- [Job]: Could you reproduce every line of text in the records below word for word, leaving the pictures out of your answer?

[Records excerpted from a collection]
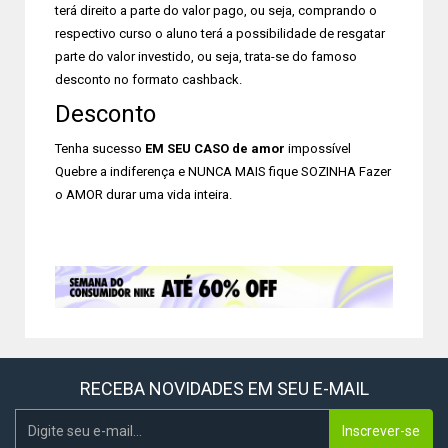
terá direito a parte do valor pago, ou seja, comprando o
respectivo curso o aluno terá a possibilidade de resgatar
parte do valor investido, ou seja, trata-se do famoso
desconto no formato cashback.
Desconto
Tenha sucesso
EM SEU CASO de amor
impossível
Quebre a indiferença e NUNCA MAIS fique SOZINHA Fazer
o AMOR durar uma vida inteira.
RECEBA NOVIDADES EM SEU E-MAIL
Inscrever-se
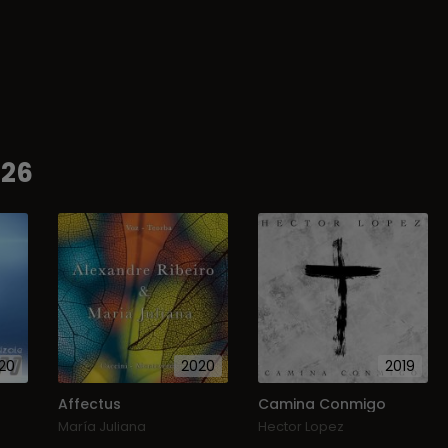
026
20
2020
2019
Affectus
Camina Conmigo
María Juliana
Hector Lopez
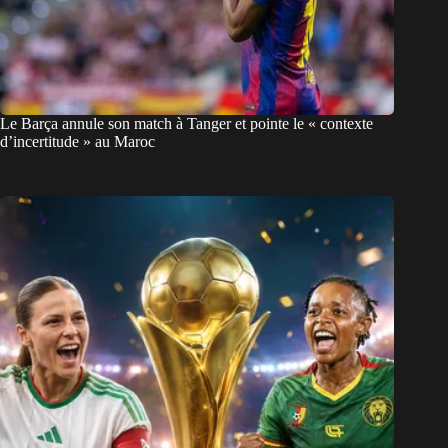
Le Barça annule son match à Tanger et pointe le « contexte
d’incertitude » au Maroc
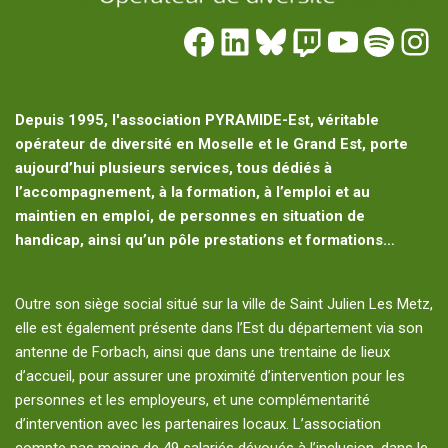
Depuis 1995, l'association PYRAMIDE-Est, véritable
opérateur de diversité en Moselle et le Grand Est, porte
aujourd’hui plusieurs services, tous dédiés à
l’accompagnement, à la formation, à l’emploi et au
maintien en emploi, de personnes en situation de
handicap, ainsi qu’un pôle prestations et formations…
Outre son siège social situé sur la ville de Saint Julien Les Metz,
elle est également présente dans l’Est du département via son
antenne de Forbach, ainsi que dans une trentaine de lieux
d’accueil, pour assurer une proximité d’intervention pour les
personnes et les employeurs, et une complémentarité
d’intervention avec les partenaires locaux. L’association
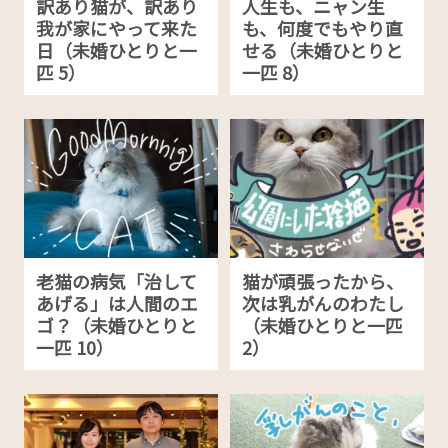
訳あり猫が、訳あり
人生も、ニャン生
我が家にやって来た
も、何度でもやり直
日（未婚ひとりと一
せる（未婚ひとりと
匹 5）
一匹 8）
老猫の病気「治して
猫が頑張ったから、
あげる」は人間のエ
次は乳がんのわたし
ゴ？（未婚ひとりと
（未婚ひとりと一匹
一匹 10）
2）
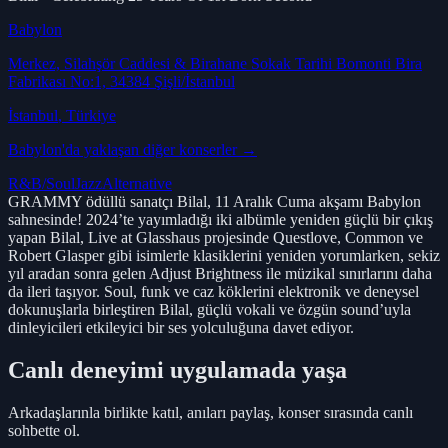
Babylon
Merkez, Silahşör Caddesi & Birahane Sokak Tarihi Bomonti Bira
Fabrikası No:1, 34384 Şişli/İstanbul
İstanbul
, Türkiye
Babylon
'da yaklaşan diğer konserler →
R&B/Soul
Jazz
Alternative
GRAMMY ödüllü sanatçı Bilal, 11 Aralık Cuma akşamı Babylon
sahnesinde! 2024’te yayımladığı iki albümle yeniden güçlü bir çıkış
yapan Bilal, Live at Glasshaus projesinde Questlove, Common ve
Robert Glasper gibi isimlerle klasiklerini yeniden yorumlarken, sekiz
yıl aradan sonra gelen Adjust Brightness ile müzikal sınırlarını daha
da ileri taşıyor. Soul, funk ve caz köklerini elektronik ve deneysel
dokunuşlarla birleştiren Bilal, güçlü vokali ve özgün sound’uyla
dinleyicileri etkileyici bir ses yolculuğuna davet ediyor.
Canlı deneyimi uygulamada yaşa
Arkadaşlarınla birlikte katıl, anıları paylaş, konser sırasında canlı
sohbette ol.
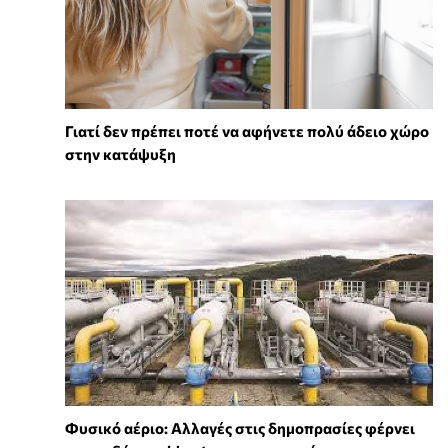
Γιατί δεν πρέπει ποτέ να αφήνετε πολύ άδειο χώρο
στην κατάψυξη
Φυσικό αέριο: Αλλαγές στις δημοπρασίες φέρνει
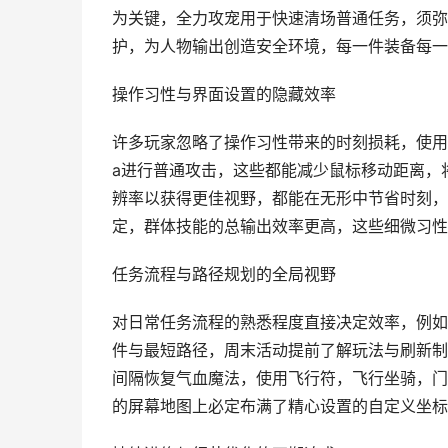
为关键，全力攻宠用于快速清场普通任务，须弥
护，为人物输出创造安全环境，每一件装备每一
操作习性与界面设置的隐藏效率
许多玩家忽略了操作习性带来的时刻损耗，使用快捷
a进行普通攻击，这些都能减少鼠标移动距离，
辨率以获得更佳视野，都能在无形中节省时刻，
定，群体技能的总输出效率更高，这些细微习性
任务流程与路径规划的全局视野
对日常任务流程的熟悉程度直接决定效率，例如
件与最短路径，周末活动提前了解玩法与刷新制
间隔恢复气血魔法，使用飞行符，飞行坐骑，门
的屏幕地图上必定布满了精心设置的自定义坐标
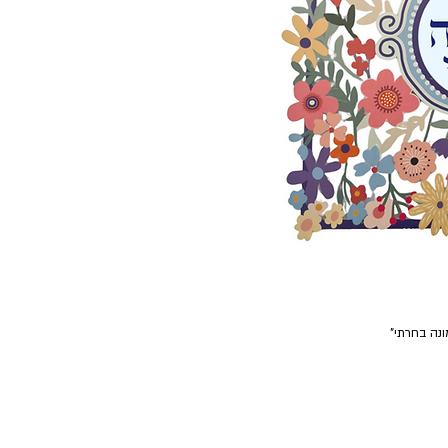
נה בחרתי"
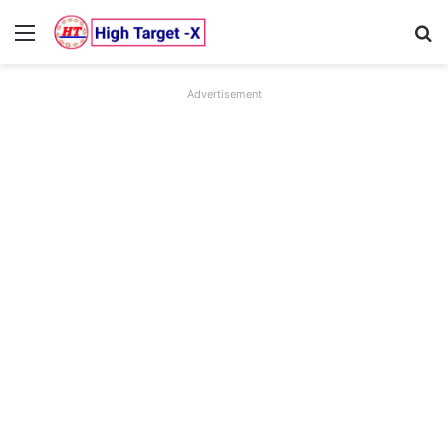
Menu
Se
Advertisement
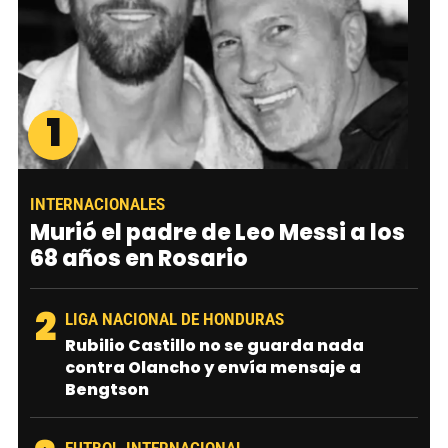
1
INTERNACIONALES
Murió el padre de Leo Messi a los
68 años en Rosario
2
LIGA NACIONAL DE HONDURAS
Rubilio Castillo no se guarda nada
contra Olancho y envía mensaje a
Bengtson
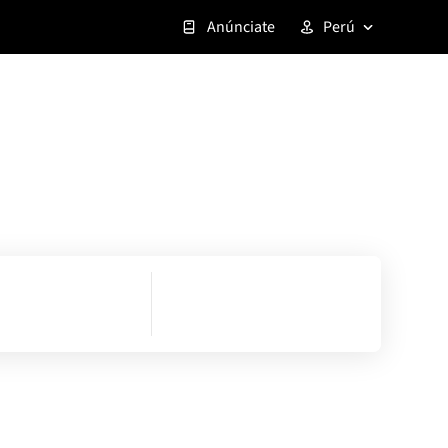
Anúnciate
Perú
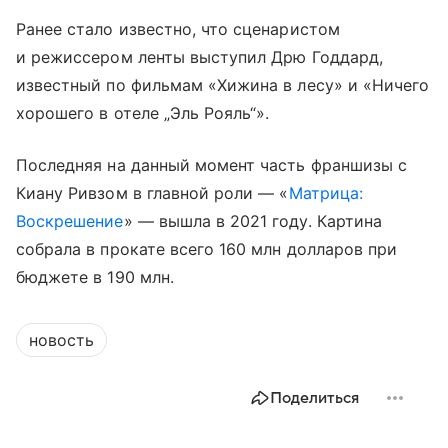
Ранее стало известно, что сценаристом
и режиссером ленты выступил Дрю Годдард,
известный по фильмам «Хижина в лесу» и «Ничего
хорошего в отеле „Эль Рояль“».
Последняя на данный момент часть франшизы с
Киану Ривзом в главной роли — «
Матрица:
Воскрешение
» — вышла в 2021 году. Картина
собрала в прокате всего 160 млн долларов при
бюджете в 190 млн.
новость
Поделиться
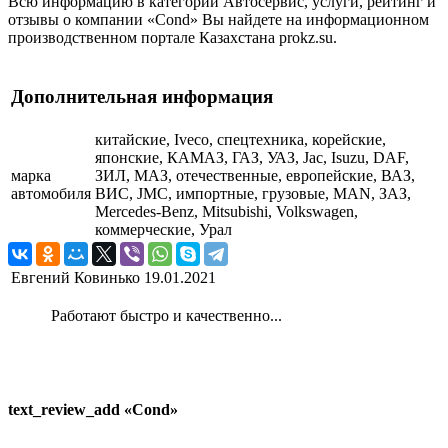
Всю информацию в категории Автосервис, услуги, рейтинг и
отзывы о компании «Cond» Вы найдете на информационном
производственном портале Казахстана prokz.su.
Дополнительная информация
китайские, Iveco, спецтехника, корейские,
японские, КАМАЗ, ГАЗ, УАЗ, Jac, Isuzu, DAF,
марка
ЗИЛ, МАЗ, отечественные, европейские, ВАЗ,
автомобиля
ВИС, JMC, импортные, грузовые, MAN, ЗАЗ,
Mercedes-Benz, Mitsubishi, Volkswagen,
коммерческие, Урал
Евгений Ковинько
19.01.2021
Работают быстро и качественно...
text_review_add «Cond»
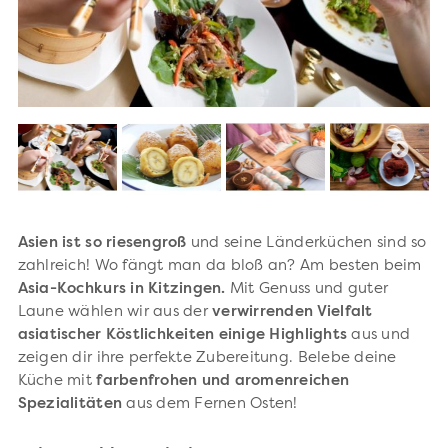
Asien ist so riesengroß
und seine Länderküchen sind so
zahlreich! Wo fängt man da bloß an? Am besten beim
Asia-Kochkurs in Kitzingen.
Mit Genuss und guter
Laune wählen wir aus der
verwirrenden Vielfalt
asiatischer Köstlichkeiten einige Highlights
aus und
zeigen dir ihre perfekte Zubereitung. Belebe deine
Küche mit
farbenfrohen und aromenreichen
Spezialitäten
aus dem Fernen Osten!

- [Solution below]:
terá direito a parte do valor pago, ou seja, comprando o
respectivo curso o aluno terá a possibilidade de resgatar
parte do valor investido, ou seja, trata-se do famoso
desconto no formato cashback.
Desconto
Tenha sucesso
EM SEU CASO de amor
impossível
Quebre a indiferença e NUNCA MAIS fique SOZINHA Fazer
o AMOR durar uma vida inteira.
RECEBA NOVIDADES EM SEU E-MAIL
Inscrever-se
026
20
2020
2019
Affectus
Camina Conmigo
María Juliana
Hector Lopez
Le Barça annule son match à Tanger et pointe le « contexte
d’incertitude » au Maroc
Depuis 1995, l'association PYRAMIDE-Est, véritable
opérateur de diversité en Moselle et le Grand Est, porte
aujourd’hui plusieurs services, tous dédiés à
l’accompagnement, à la formation, à l’emploi et au
maintien en emploi, de personnes en situation de
handicap, ainsi qu’un pôle prestations et formations…
Outre son siège social situé sur la ville de Saint Julien Les Metz,
elle est également présente dans l’Est du département via son
antenne de Forbach, ainsi que dans une trentaine de lieux
d’accueil, pour assurer une proximité d’intervention pour les
personnes et les employeurs, et une complémentarité
d’intervention avec les partenaires locaux. L’association
訳あり猫が、訳あり
人生も、ニャン生
我が家にやって来た
も、何度でもやり直
日（未婚ひとりと一
せる（未婚ひとりと
匹 5）
一匹 8）
老猫の病気「治して
猫が頑張ったから、
あげる」は人間のエ
次は乳がんのわたし
ゴ？（未婚ひとりと
（未婚ひとりと一匹
一匹 10）
2）
Babylon
Merkez, Silahşör Caddesi & Birahane Sokak Tarihi Bomonti Bira
Fabrikası No:1, 34384 Şişli/İstanbul
İstanbul
, Türkiye
Babylon
'da yaklaşan diğer konserler →
R&B/Soul
Jazz
Alternative
GRAMMY ödüllü sanatçı Bilal, 11 Aralık Cuma akşamı Babylon
sahnesinde! 2024’te yayımladığı iki albümle yeniden güçlü bir çıkış
yapan Bilal, Live at Glasshaus projesinde Questlove, Common ve
Robert Glasper gibi isimlerle klasiklerini yeniden yorumlarken, sekiz
yıl aradan sonra gelen Adjust Brightness ile müzikal sınırlarını daha
da ileri taşıyor. Soul, funk ve caz köklerini elektronik ve deneysel
dokunuşlarla birleştiren Bilal, güçlü vokali ve özgün sound’uyla
dinleyicileri etkileyici bir ses yolculuğuna davet ediyor.
Canlı deneyimi uygulamada yaşa
Arkadaşlarınla birlikte katıl, anıları paylaş, konser sırasında canlı
sohbette ol.
Γιατί δεν πρέπει ποτέ να αφήνετε πολύ άδειο χώρο
στην κατάψυξη
Φυσικό αέριο: Αλλαγές στις δημοπρασίες φέρνει
为关键，全力攻宠用于快速清场普通任务，须弥
护，为人物输出创造安全环境，每一件装备每一
操作习性与界面设置的隐藏效率
许多玩家忽略了操作习性带来的时刻损耗，使用快捷
a进行普通攻击，这些都能减少鼠标移动距离，
辨率以获得更佳视野，都能在无形中节省时刻，
定，群体技能的总输出效率更高，这些细微习性
任务流程与路径规划的全局视野
对日常任务流程的熟悉程度直接决定效率，例如
件与最短路径，周末活动提前了解玩法与刷新制
间隔恢复气血魔法，使用飞行符，飞行坐骑，门
的屏幕地图上必定布满了精心设置的自定义坐标
נה בחרתי"
Menu
Se
Advertisement
1
INTERNACIONALES
Murió el padre de Leo Messi a los
68 años en Rosario
2
LIGA NACIONAL DE HONDURAS
Rubilio Castillo no se guarda nada
contra Olancho y envía mensaje a
Bengtson
Anúnciate
Perú
Ранее стало известно, что сценаристом
и режиссером ленты выступил Дрю Годдард,
известный по фильмам «Хижина в лесу» и «Ничего
хорошего в отеле „Эль Рояль“».
Последняя на данный момент часть франшизы с
Киану Ривзом в главной роли — «
Матрица:
Воскрешение
» — вышла в 2021 году. Картина
собрала в прокате всего 160 млн долларов при
бюджете в 190 млн.
новость
Поделиться
Всю информацию в категории Автосервис, услуги, рейтинг и
отзывы о компании «Cond» Вы найдете на информационном
производственном портале Казахстана prokz.su.
Дополнительная информация
китайские, Iveco, спецтехника, корейские,
японские, КАМАЗ, ГАЗ, УАЗ, Jac, Isuzu, DAF,
марка
ЗИЛ, МАЗ, отечественные, европейские, ВАЗ,
автомобиля
ВИС, JMC, импортные, грузовые, MAN, ЗАЗ,
Mercedes-Benz, Mitsubishi, Volkswagen,
коммерческие, Урал
Евгений Ковинько
19.01.2021
Работают быстро и качественно...
text_review_add «Cond»
Asien ist so riesengroß
und seine Länderküchen sind so
zahlreich! Wo fängt man da bloß an? Am besten beim
Asia-Kochkurs in Kitzingen.
Mit Genuss und guter
Laune wählen wir aus der
verwirrenden Vielfalt
asiatischer Köstlichkeiten einige Highlights
aus und
zeigen dir ihre perfekte Zubereitung. Belebe deine
Küche mit
farbenfrohen und aromenreichen
Spezialitäten
aus dem Fernen Osten!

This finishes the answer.